British Broadcasting Company World Service Trust
In Armenia, Azerbaijan and Georgia a general lack of HIV and AIDS coverage currently exists while HIV rates are rising throughout the broader region. What's more, the very complicated issues associated to HIV and AIDS have by some accounts created a greater need for specialist health reporters. The combination of these dilemmas in the South Caucasus requires an increase of coverage with a more thoughtful approach to reporting.
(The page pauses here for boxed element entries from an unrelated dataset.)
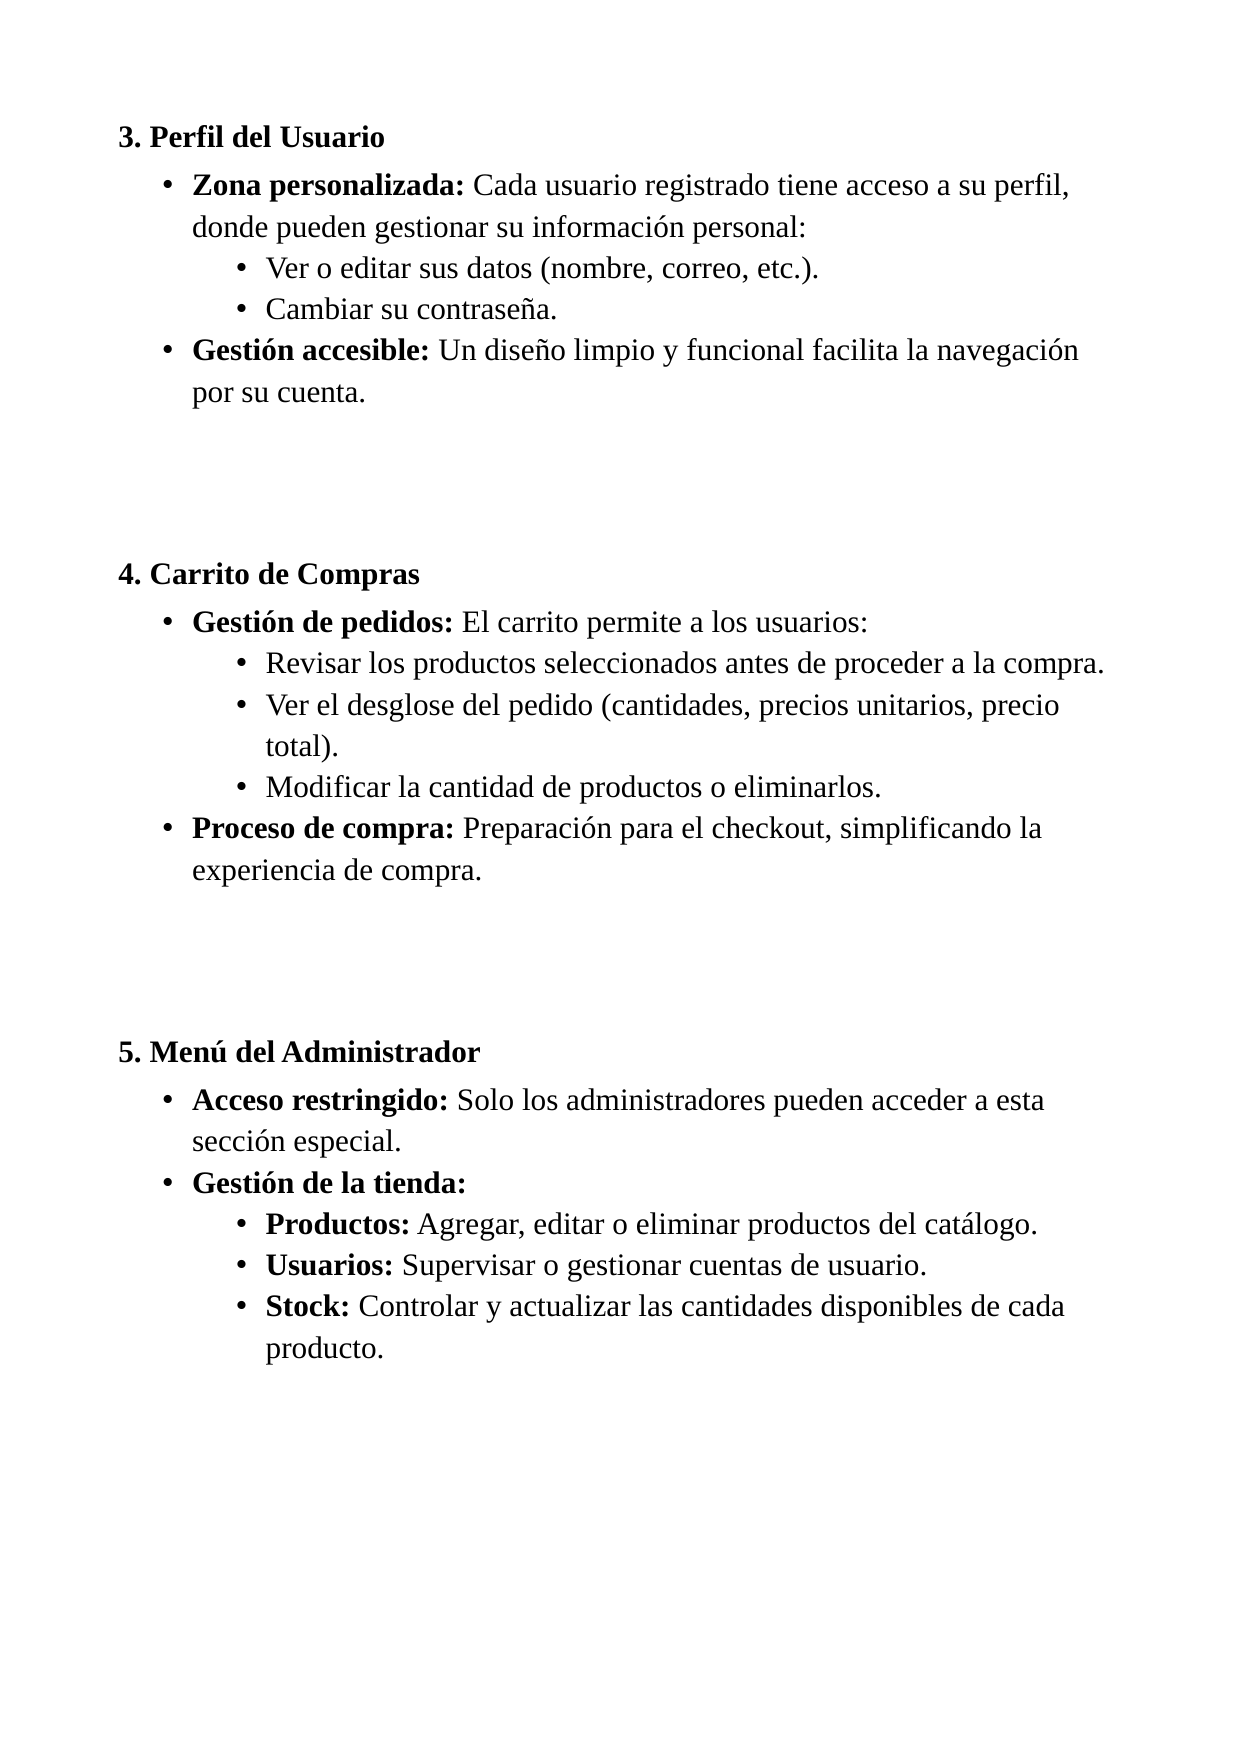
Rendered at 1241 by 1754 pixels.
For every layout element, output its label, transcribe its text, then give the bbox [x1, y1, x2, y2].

list Productos: Agregar, editar o eliminar productos del catálogo. [236, 1205, 1122, 1241]
subtitle 3. Perfil del Usuario [118, 118, 1122, 154]
list Acceso restringido: Solo los administradores pueden acceder a esta sección especial. [162, 1081, 1122, 1158]
list Ver o editar sus datos (nombre, correo, etc.). [236, 249, 1122, 285]
list Usuarios: Supervisar o gestionar cuentas de usuario. [236, 1246, 1122, 1282]
subtitle 4. Carrito de Compras [118, 555, 1122, 591]
list Cambiar su contraseña. [236, 290, 1122, 326]
list Gestión accesible: Un diseño limpio y funcional facilita la navegación por su cuenta. [162, 332, 1122, 409]
list Gestión de pedidos: El carrito permite a los usuarios: [162, 603, 1122, 639]
list Modificar la cantidad de productos o eliminarlos. [236, 768, 1122, 804]
list Ver el desglose del pedido (cantidades, precios unitarios, precio total). [236, 686, 1122, 763]
subtitle 5. Menú del Administrador [118, 1033, 1122, 1069]
list Gestión de la tienda: [162, 1164, 1122, 1200]
list Proceso de compra: Preparación para el checkout, simplificando la experiencia de compra. [162, 809, 1122, 887]
list Stock: Controlar y actualizar las cantidades disponibles de cada producto. [236, 1288, 1122, 1365]
list Revisar los productos seleccionados antes de proceder a la compra. [236, 644, 1122, 681]
list Zona personalizada: Cada usuario registrado tiene acceso a su perfil, donde pueden gestionar su información personal: [162, 167, 1122, 244]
While this manual will not make you a specialist health reporter, it will introduce particular methods of investigation stressing broad principles of professional ethics to produce more sensitive, in-depth, accurate, diversified and empowering reporting. Ultimately, this manual considers journalists' role in society in relation to HIV and AIDS. At the very least, reports should avoid causing further harm. Ideally, they may even contribute to the social changes needed to curb the epidemic. This manual is aimed at media professionals who want to develop their skills to produce accurate and quality reports on HIV and AIDS; reports that are sensitive to issues of culture, gender and human rights. The manual starts with the basic biology of HIV and AIDS, followed by an introduction to some of the broader societal conditions driving the epidemic. Potential story ideas are provided throughout and ethics and techniques within the context of the epidemic are reviewed. Journalism trainers can also use the manual for media training workshops on HIV and AIDS. Each Chapter contains specific suggestions for facilitators under the title "Tips for Trainers". This manual is meant as a starting point for media professionals in understanding how HIV is driven by societal factors. Quality and diversified coverage of the epidemic ultimately relies on the skills and ability of media professionals to produce in-depth and investigative reporting on these issues.